WHAT YOU NEED TO DO: There is a line containing "политику обработки" in the records below. Repeat it and every line after it, exactly, through the final line, but no pictures.

#### RECORDS TO USE

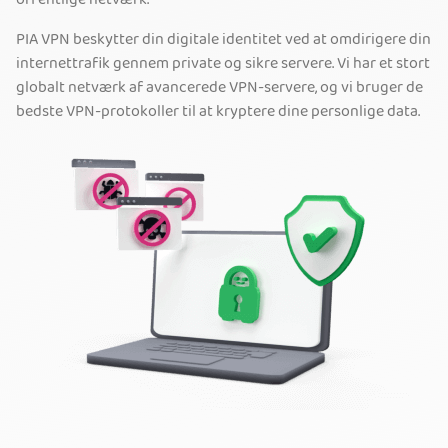
offentlige netværk.
PIA VPN beskytter din digitale identitet ved at omdirigere din
internettrafik gennem private og sikre servere. Vi har et stort
globalt netværk af avancerede VPN-servere, og vi bruger de
bedste VPN-protokoller til at kryptere dine personlige data.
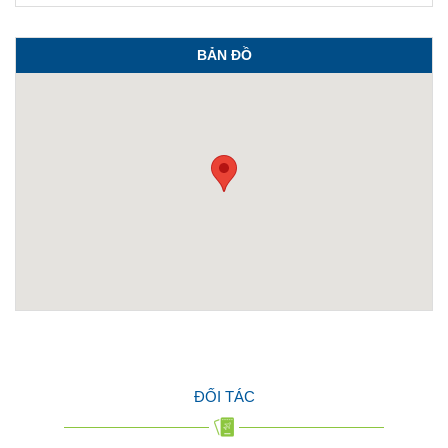
BẢN ĐỒ
ĐỐI TÁC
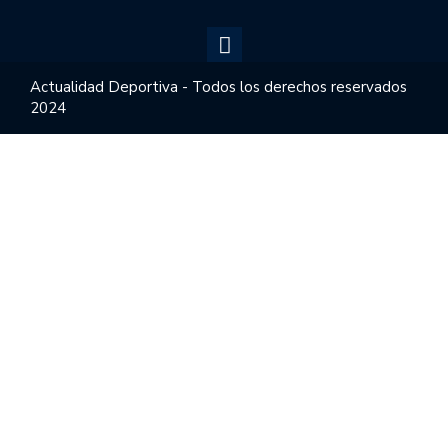
Actualidad Deportiva - Todos los derechos reservados
2024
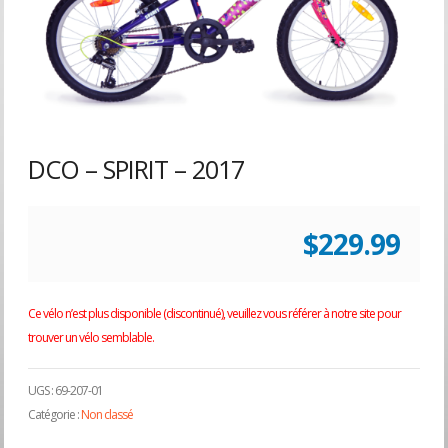
DCO – SPIRIT – 2017
$
229.99
Ce vélo n’est plus disponible (discontinué), veuillez vous référer à notre site pour
trouver un vélo semblable.
UGS :
69-207-01
Catégorie :
Non classé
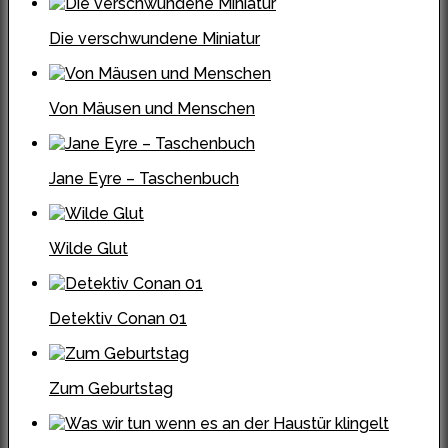
Die verschwundene Miniatur
Von Mäusen und Menschen
Jane Eyre – Taschenbuch
Wilde Glut
Detektiv Conan 01
Zum Geburtstag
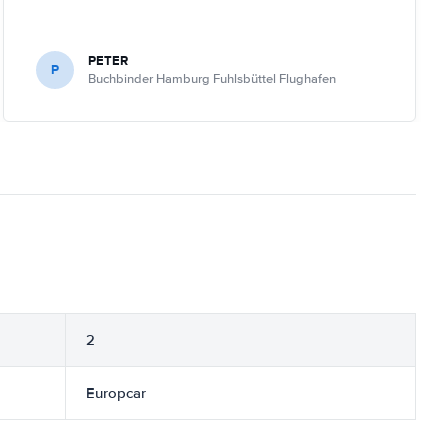
PETER
P
Buchbinder Hamburg Fuhlsbüttel Flughafen
2
Europcar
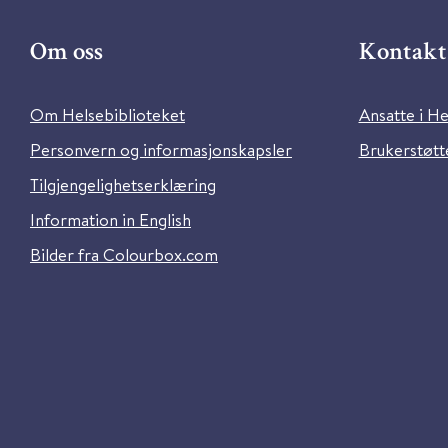
Om oss
Kontakt 
Om Helsebiblioteket
Ansatte i He
Personvern og informasjonskapsler
Brukerstøtte
Tilgjengelighetserklæring
Information in English
Bilder fra Colourbox.com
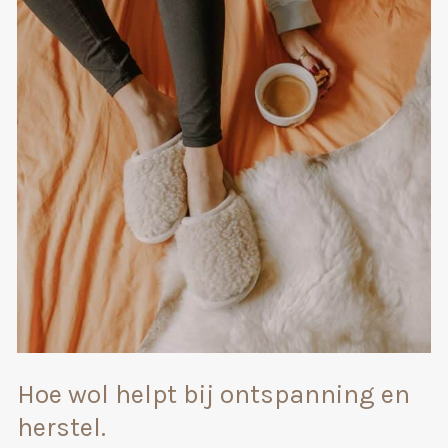
eilandse
gezelligheid
Hoe wol helpt bij ontspanning en
herstel.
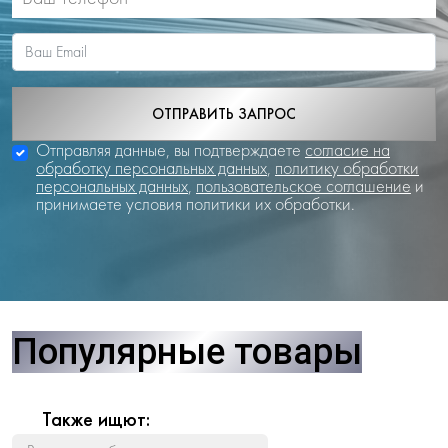
ОТПРАВИТЬ ЗАПРОС
Отправляя данные, вы подтверждаете
согласие на
обработку персональных данных
,
политику обработки
персональных данных
,
пользовательское соглашение
и
принимаете условия политики их обработки.
Популярные товары
Также ищют:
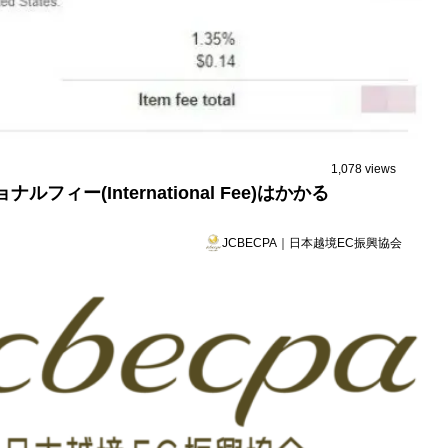
1,078 views
ー(International Fee)はかかる
JCBECPA｜日本越境EC振興協会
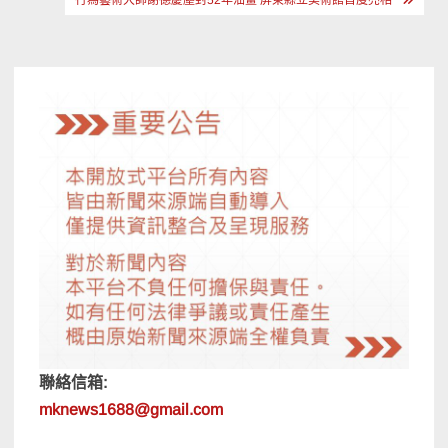
覽
聯絡信箱:
mknews1688@gmail.com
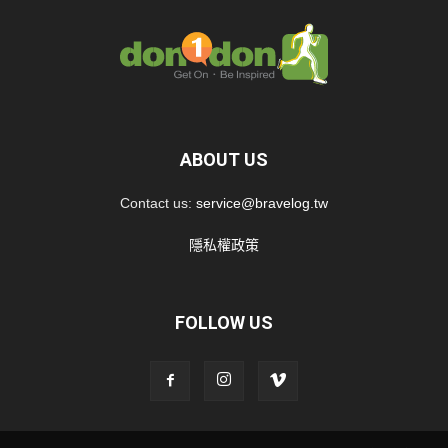
ABOUT US
Contact us:
service@bravelog.tw
隱私權政策
FOLLOW US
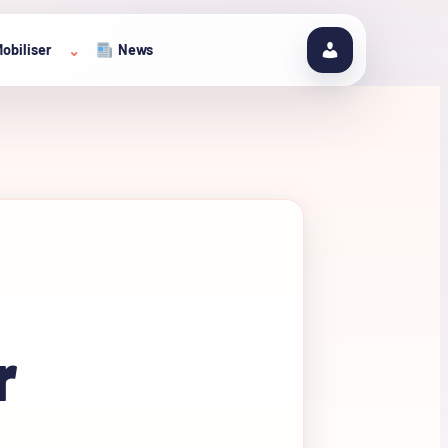
obiliser
News
⌄
a
r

########

SOLUTION FOR THIS EXERCISE:
политику обработки
персональных данных
,
пользовательское соглашение
и
принимаете условия политики их обработки.
Популярные товары
Также ищют:
1,078 views
ー(International Fee)はかかる
JCBECPA｜日本越境EC振興協会
覽
聯絡信箱:
mknews1688@gmail.com
ABOUT US
Contact us:
service@bravelog.tw
隱私權政策
FOLLOW US
obiliser
News
⌄
a
r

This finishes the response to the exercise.